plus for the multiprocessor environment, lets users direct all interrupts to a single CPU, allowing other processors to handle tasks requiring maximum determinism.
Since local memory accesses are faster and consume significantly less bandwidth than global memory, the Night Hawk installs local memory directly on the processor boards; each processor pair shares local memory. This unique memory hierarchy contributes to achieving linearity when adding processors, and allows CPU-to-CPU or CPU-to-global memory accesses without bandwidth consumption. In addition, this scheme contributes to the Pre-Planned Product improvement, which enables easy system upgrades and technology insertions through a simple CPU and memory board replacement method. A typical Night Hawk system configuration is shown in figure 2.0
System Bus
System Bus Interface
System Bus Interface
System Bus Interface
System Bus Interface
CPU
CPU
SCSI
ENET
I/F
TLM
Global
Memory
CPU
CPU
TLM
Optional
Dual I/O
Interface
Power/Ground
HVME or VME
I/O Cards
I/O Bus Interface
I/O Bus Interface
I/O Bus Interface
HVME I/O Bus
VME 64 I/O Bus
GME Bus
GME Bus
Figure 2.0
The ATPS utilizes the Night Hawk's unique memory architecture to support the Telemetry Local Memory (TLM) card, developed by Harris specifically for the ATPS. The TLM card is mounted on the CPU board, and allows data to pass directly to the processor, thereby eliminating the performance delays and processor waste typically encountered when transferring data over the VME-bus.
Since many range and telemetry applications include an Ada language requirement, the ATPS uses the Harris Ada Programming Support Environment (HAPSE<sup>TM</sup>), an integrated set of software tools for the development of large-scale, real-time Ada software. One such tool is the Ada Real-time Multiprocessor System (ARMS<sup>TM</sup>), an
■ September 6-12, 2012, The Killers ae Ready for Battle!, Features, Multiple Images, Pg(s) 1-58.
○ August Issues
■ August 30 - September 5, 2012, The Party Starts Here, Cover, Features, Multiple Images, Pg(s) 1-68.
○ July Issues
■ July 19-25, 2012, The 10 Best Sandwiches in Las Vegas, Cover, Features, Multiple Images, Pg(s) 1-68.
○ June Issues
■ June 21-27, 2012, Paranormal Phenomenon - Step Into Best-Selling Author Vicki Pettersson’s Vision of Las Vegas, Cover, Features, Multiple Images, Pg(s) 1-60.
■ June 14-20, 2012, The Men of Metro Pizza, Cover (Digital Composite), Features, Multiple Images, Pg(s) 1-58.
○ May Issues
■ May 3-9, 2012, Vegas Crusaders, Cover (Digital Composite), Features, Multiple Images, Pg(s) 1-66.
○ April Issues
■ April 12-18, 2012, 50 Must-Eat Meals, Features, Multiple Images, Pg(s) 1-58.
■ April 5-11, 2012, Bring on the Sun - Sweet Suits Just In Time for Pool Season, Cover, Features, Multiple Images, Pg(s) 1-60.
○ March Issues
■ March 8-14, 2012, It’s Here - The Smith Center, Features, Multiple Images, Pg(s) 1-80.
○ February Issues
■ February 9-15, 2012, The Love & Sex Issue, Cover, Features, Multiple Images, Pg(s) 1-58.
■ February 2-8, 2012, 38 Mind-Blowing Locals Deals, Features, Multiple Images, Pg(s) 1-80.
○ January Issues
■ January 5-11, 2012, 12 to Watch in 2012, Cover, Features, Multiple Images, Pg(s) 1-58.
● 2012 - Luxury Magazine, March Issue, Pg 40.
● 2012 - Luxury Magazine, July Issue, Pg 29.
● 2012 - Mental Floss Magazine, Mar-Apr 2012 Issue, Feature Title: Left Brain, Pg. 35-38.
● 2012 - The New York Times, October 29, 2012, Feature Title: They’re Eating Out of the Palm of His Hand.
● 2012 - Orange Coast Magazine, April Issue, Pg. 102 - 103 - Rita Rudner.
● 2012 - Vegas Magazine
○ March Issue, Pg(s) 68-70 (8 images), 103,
--
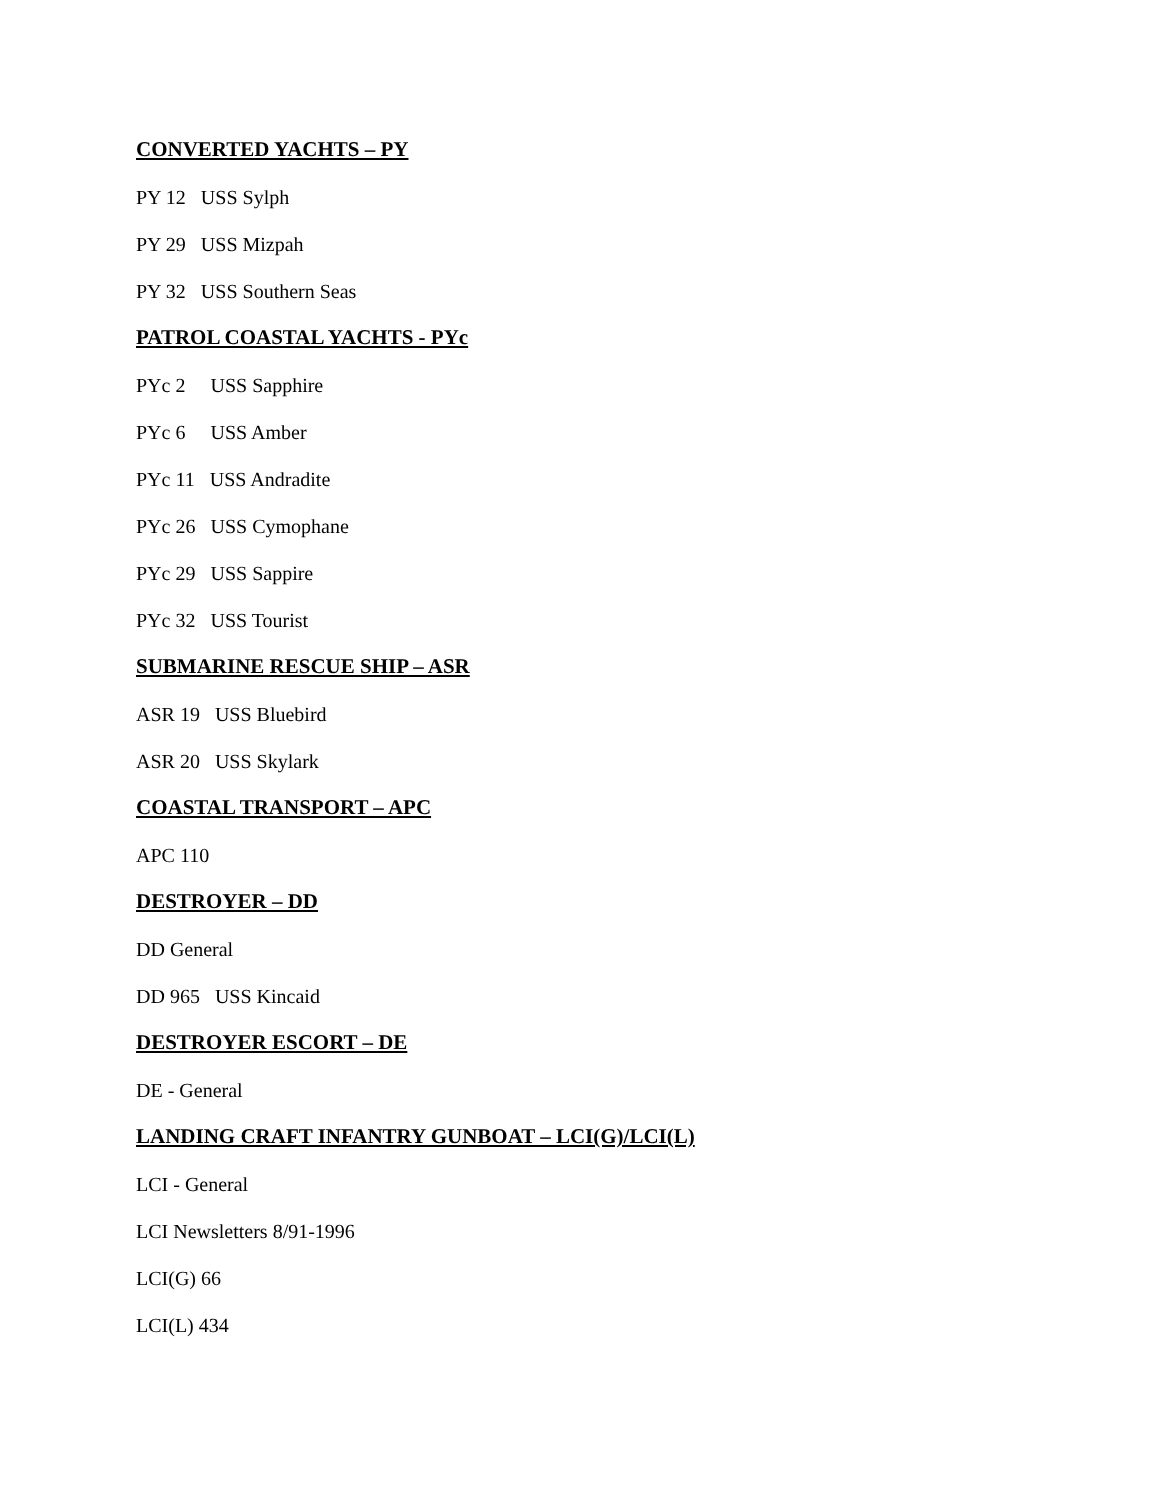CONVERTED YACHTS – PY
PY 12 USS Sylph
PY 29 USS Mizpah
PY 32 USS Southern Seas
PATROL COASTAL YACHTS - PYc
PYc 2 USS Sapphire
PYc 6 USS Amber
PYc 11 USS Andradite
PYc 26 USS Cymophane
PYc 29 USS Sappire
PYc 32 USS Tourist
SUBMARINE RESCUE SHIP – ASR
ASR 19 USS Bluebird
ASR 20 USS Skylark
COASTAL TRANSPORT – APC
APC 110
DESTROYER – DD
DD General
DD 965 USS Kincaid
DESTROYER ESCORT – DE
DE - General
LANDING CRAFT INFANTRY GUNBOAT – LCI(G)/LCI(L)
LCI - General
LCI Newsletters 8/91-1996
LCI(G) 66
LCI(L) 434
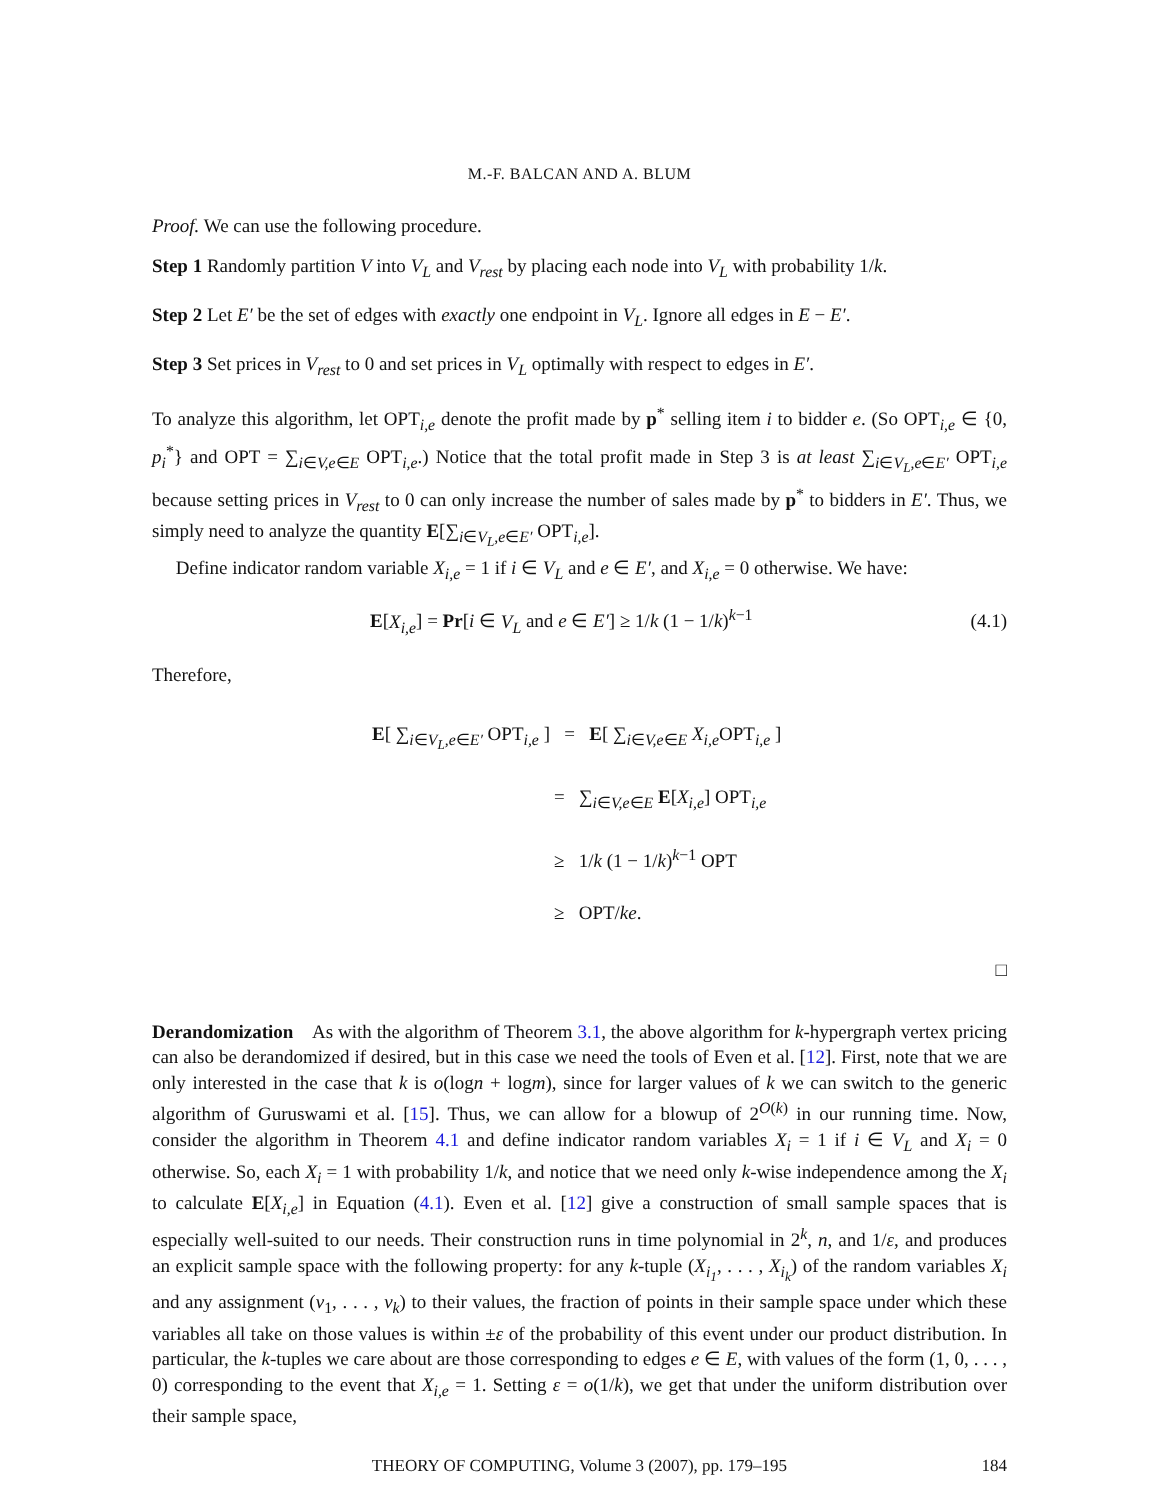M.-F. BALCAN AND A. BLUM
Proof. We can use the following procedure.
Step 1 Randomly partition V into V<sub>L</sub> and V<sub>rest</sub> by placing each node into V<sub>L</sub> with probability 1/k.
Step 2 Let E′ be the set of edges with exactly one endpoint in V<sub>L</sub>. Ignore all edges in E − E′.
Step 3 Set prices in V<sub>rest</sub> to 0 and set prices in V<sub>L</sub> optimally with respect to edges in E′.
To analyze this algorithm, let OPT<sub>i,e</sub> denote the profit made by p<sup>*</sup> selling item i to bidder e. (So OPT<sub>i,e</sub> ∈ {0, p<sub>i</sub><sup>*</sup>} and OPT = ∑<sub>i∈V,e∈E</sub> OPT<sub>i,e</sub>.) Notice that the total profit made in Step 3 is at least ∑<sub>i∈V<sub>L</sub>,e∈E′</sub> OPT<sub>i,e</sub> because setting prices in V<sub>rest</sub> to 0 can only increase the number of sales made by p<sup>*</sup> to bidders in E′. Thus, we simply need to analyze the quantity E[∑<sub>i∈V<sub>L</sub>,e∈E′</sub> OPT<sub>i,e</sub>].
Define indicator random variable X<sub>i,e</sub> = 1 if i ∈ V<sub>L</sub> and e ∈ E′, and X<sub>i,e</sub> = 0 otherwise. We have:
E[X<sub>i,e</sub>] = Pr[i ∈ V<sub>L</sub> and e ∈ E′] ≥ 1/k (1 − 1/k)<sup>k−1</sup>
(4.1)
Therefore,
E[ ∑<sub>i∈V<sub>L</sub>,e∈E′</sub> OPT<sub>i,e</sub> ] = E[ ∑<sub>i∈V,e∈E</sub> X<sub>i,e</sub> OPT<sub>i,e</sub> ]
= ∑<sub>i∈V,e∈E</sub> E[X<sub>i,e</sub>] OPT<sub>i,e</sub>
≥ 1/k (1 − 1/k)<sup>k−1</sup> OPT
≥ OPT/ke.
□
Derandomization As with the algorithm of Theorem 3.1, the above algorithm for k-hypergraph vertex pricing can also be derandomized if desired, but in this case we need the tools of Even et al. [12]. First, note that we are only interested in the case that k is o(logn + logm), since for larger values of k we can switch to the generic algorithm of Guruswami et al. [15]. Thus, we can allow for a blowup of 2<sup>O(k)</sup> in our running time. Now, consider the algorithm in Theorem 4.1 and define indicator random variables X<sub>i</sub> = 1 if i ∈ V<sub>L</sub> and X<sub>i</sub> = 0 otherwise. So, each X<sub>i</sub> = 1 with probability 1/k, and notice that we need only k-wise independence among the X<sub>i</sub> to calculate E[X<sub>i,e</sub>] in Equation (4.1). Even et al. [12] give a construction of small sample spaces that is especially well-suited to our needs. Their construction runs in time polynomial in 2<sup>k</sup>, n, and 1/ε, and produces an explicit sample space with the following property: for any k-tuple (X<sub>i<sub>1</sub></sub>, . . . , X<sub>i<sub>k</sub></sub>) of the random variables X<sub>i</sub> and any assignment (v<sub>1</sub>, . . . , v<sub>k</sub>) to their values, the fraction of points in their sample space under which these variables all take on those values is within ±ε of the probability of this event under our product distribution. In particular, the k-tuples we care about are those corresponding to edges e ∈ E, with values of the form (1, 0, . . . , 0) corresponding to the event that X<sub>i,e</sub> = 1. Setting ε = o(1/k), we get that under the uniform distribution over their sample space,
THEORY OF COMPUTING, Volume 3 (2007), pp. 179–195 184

How to complete this task. Pull each line that includes the word "Issues" out of the material above.

Written solution.
○ August Issues
○ July Issues
○ June Issues
○ May Issues
○ April Issues
○ March Issues
○ February Issues
○ January Issues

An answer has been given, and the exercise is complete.